-- start MATERIALS PROVIDED --

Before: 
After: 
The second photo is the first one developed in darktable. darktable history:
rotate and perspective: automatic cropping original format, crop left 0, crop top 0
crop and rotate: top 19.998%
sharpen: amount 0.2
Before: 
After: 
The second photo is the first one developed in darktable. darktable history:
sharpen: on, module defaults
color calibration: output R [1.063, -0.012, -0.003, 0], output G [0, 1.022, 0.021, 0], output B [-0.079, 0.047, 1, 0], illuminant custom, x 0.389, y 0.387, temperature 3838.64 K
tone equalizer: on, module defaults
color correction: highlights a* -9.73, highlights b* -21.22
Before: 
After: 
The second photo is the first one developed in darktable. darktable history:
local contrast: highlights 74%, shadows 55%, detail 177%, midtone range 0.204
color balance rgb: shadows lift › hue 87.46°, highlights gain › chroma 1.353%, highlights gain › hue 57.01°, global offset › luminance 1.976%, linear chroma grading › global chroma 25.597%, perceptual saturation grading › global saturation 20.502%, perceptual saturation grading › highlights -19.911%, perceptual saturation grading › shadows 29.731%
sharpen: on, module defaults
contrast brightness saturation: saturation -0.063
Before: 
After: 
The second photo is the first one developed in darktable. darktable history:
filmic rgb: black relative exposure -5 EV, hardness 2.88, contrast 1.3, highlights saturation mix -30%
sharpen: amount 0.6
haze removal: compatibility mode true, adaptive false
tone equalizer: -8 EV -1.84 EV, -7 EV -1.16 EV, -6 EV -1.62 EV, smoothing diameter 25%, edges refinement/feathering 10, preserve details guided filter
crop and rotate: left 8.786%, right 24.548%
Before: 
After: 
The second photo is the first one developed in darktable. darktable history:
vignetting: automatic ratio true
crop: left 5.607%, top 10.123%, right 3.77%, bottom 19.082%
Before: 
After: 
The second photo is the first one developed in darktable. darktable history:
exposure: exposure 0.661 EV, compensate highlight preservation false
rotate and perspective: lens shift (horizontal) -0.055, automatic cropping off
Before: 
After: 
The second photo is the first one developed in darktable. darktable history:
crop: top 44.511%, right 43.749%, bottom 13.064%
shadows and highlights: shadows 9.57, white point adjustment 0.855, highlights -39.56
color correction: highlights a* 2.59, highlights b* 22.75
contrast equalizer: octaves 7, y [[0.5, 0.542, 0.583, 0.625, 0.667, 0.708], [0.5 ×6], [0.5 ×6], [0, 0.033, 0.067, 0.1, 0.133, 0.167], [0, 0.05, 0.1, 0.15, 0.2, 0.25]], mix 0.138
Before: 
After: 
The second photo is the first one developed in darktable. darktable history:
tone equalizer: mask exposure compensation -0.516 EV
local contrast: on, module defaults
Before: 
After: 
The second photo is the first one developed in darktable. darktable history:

-- end MATERIALS PROVIDED --

Update the lines above by replacing "darktable history" with "edit history" everywhere it occurs. Keep everything else unchanged.

Before: 
After: 
The second photo is the first one developed in darktable. edit history:
rotate and perspective: automatic cropping original format, crop left 0, crop top 0
crop and rotate: top 19.998%
sharpen: amount 0.2
Before: 
After: 
The second photo is the first one developed in darktable. edit history:
sharpen: on, module defaults
color calibration: output R [1.063, -0.012, -0.003, 0], output G [0, 1.022, 0.021, 0], output B [-0.079, 0.047, 1, 0], illuminant custom, x 0.389, y 0.387, temperature 3838.64 K
tone equalizer: on, module defaults
color correction: highlights a* -9.73, highlights b* -21.22
Before: 
After: 
The second photo is the first one developed in darktable. edit history:
local contrast: highlights 74%, shadows 55%, detail 177%, midtone range 0.204
color balance rgb: shadows lift › hue 87.46°, highlights gain › chroma 1.353%, highlights gain › hue 57.01°, global offset › luminance 1.976%, linear chroma grading › global chroma 25.597%, perceptual saturation grading › global saturation 20.502%, perceptual saturation grading › highlights -19.911%, perceptual saturation grading › shadows 29.731%
sharpen: on, module defaults
contrast brightness saturation: saturation -0.063
Before: 
After: 
The second photo is the first one developed in darktable. edit history:
filmic rgb: black relative exposure -5 EV, hardness 2.88, contrast 1.3, highlights saturation mix -30%
sharpen: amount 0.6
haze removal: compatibility mode true, adaptive false
tone equalizer: -8 EV -1.84 EV, -7 EV -1.16 EV, -6 EV -1.62 EV, smoothing diameter 25%, edges refinement/feathering 10, preserve details guided filter
crop and rotate: left 8.786%, right 24.548%
Before: 
After: 
The second photo is the first one developed in darktable. edit history:
vignetting: automatic ratio true
crop: left 5.607%, top 10.123%, right 3.77%, bottom 19.082%
Before: 
After: 
The second photo is the first one developed in darktable. edit history:
exposure: exposure 0.661 EV, compensate highlight preservation false
rotate and perspective: lens shift (horizontal) -0.055, automatic cropping off
Before: 
After: 
The second photo is the first one developed in darktable. edit history:
crop: top 44.511%, right 43.749%, bottom 13.064%
shadows and highlights: shadows 9.57, white point adjustment 0.855, highlights -39.56
color correction: highlights a* 2.59, highlights b* 22.75
contrast equalizer: octaves 7, y [[0.5, 0.542, 0.583, 0.625, 0.667, 0.708], [0.5 ×6], [0.5 ×6], [0, 0.033, 0.067, 0.1, 0.133, 0.167], [0, 0.05, 0.1, 0.15, 0.2, 0.25]], mix 0.138
Before: 
After: 
The second photo is the first one developed in darktable. edit history:
tone equalizer: mask exposure compensation -0.516 EV
local contrast: on, module defaults
Before: 
After: 
The second photo is the first one developed in darktable. edit history:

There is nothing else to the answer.